HyperLink   Architectural and Software Support for Executing Numerical Applications on High Performance Computers.
   
Publication Year:
  1993
Authors
  Sadun Anik
   
Published:
  PhD thesis, Department of Computer Science, University of Illinois, Urbana IL, CRHC-93-19, Sept. 1993
   
Abstract:

Numerical applications require large amounts of computing power. Although shared memory multiprocessors provide a cost- effective platform for parallel execution of numerical programs, parallel processing has not delivered the expected performance on these machines. There are two crucial steps in parallel execution of numerical applications: (1)effective parallelization of an application and (2)efficient execution of the parallel program on a multiprocessor. This thesis addresses the second step within the scope of automatically parallelized FORTRAN programs.

In this thesis, the mismatch between the needs of parallelized FORTRAN programs and the support for parallel execution in shared memory multiprocessors is identified as a cause of poor performance. The thesis addresses this problem from two angles, architectural and software support for parallel execution and compiler transformation to enhance program characteristics. Architectural features and synchronization and scheduling algorithms are studied to increase the efficiency of support for parallel execution. It is shown that architectures supporting atomic fetch&add primitives and synchronization busses can execute programs more effectively. New algorithms for lock access and parallel task scheduling are proposed.

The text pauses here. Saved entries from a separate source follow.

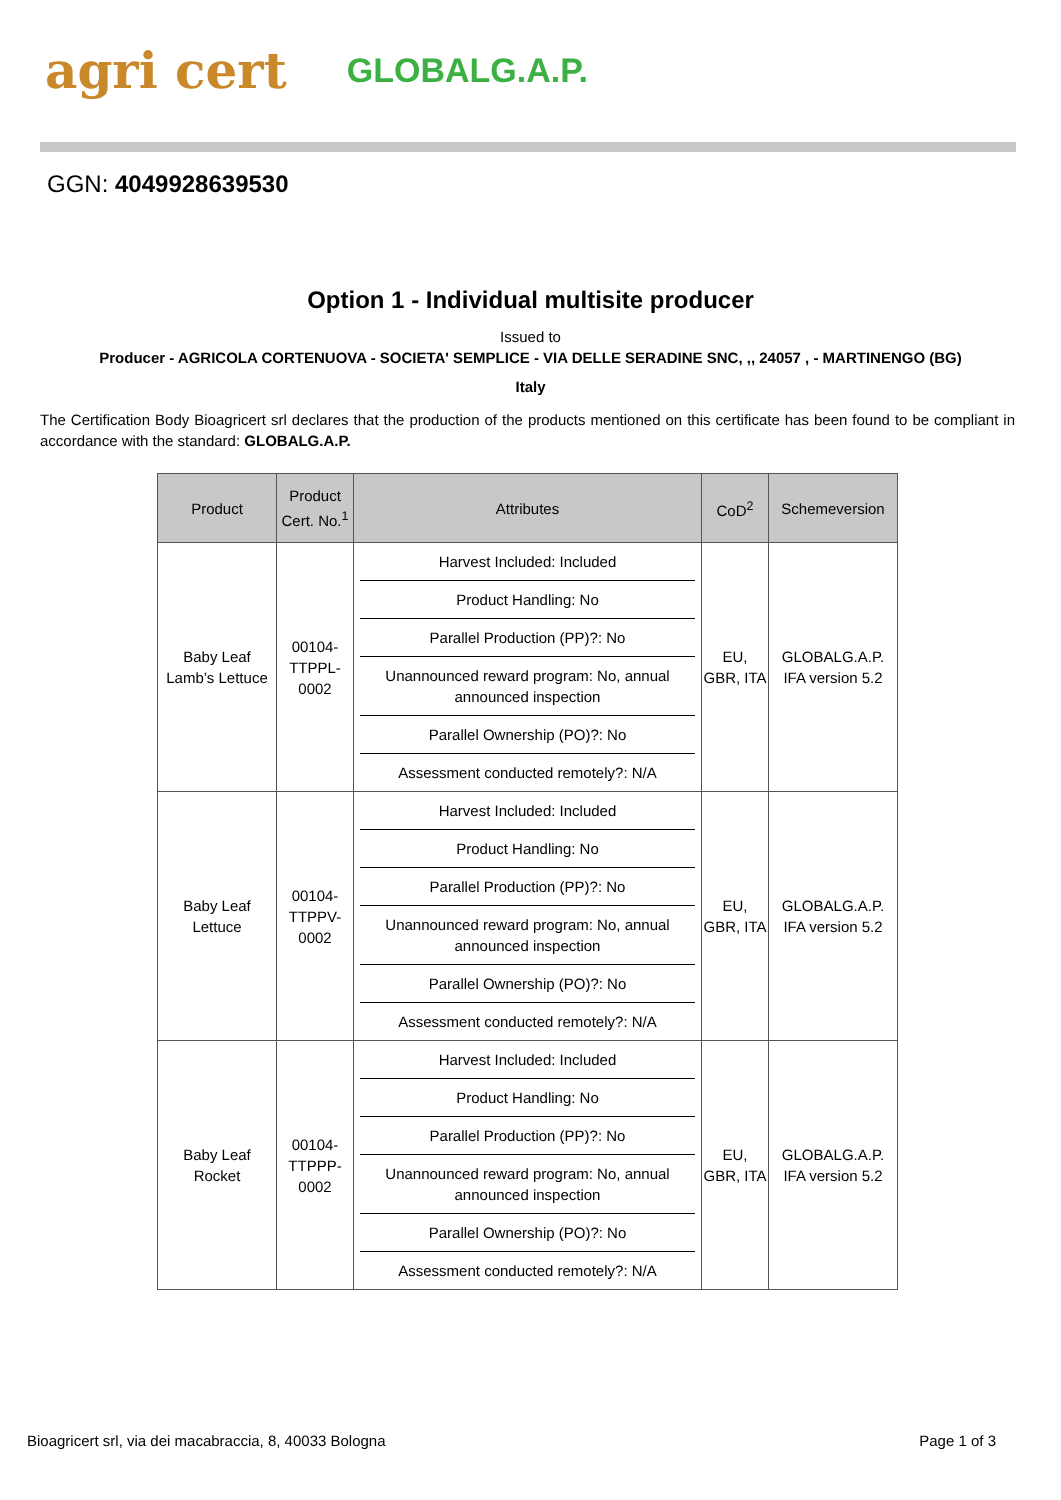agri cert GLOBALG.A.P.
GGN: 4049928639530
Option 1 - Individual multisite producer
Issued to
Producer - AGRICOLA CORTENUOVA - SOCIETA' SEMPLICE - VIA DELLE SERADINE SNC, ,, 24057 , - MARTINENGO (BG)
Italy
The Certification Body Bioagricert srl declares that the production of the products mentioned on this certificate has been found to be compliant in accordance with the standard: GLOBALG.A.P.
| Product | Product Cert. No.<sup>1</sup> | Attributes | CoD<sup>2</sup> | Schemeversion |
| --- | --- | --- | --- | --- |
| Baby Leaf Lamb’s Lettuce | 00104-TTPPL-0002 | Harvest Included: Included Product Handling: No Parallel Production (PP)?: No Unannounced reward program: No, annual announced inspection Parallel Ownership (PO)?: No Assessment conducted remotely?: N/A | EU, GBR, ITA | GLOBALG.A.P. IFA version 5.2 |
| Baby Leaf Lettuce | 00104-TTPPV-0002 | Harvest Included: Included Product Handling: No Parallel Production (PP)?: No Unannounced reward program: No, annual announced inspection Parallel Ownership (PO)?: No Assessment conducted remotely?: N/A | EU, GBR, ITA | GLOBALG.A.P. IFA version 5.2 |
| Baby Leaf Rocket | 00104-TTPPP-0002 | Harvest Included: Included Product Handling: No Parallel Production (PP)?: No Unannounced reward program: No, annual announced inspection Parallel Ownership (PO)?: No Assessment conducted remotely?: N/A | EU, GBR, ITA | GLOBALG.A.P. IFA version 5.2 |
Bioagricert srl, via dei macabraccia, 8, 40033 Bologna Page 1 of 3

The thesis also explores transformations which can modify parallel program characteristics to increase the parallel execution efficiency of less sophisticated architectures. It is shown that by using blocking transformations on nested parallel loops, program characteristics can be modified to decrease the need for scheduling and synchronization operations. This results in an increase in the efficiency of parallel execution, especially for multiprocessors with simplistic support for interprocessor synchronization.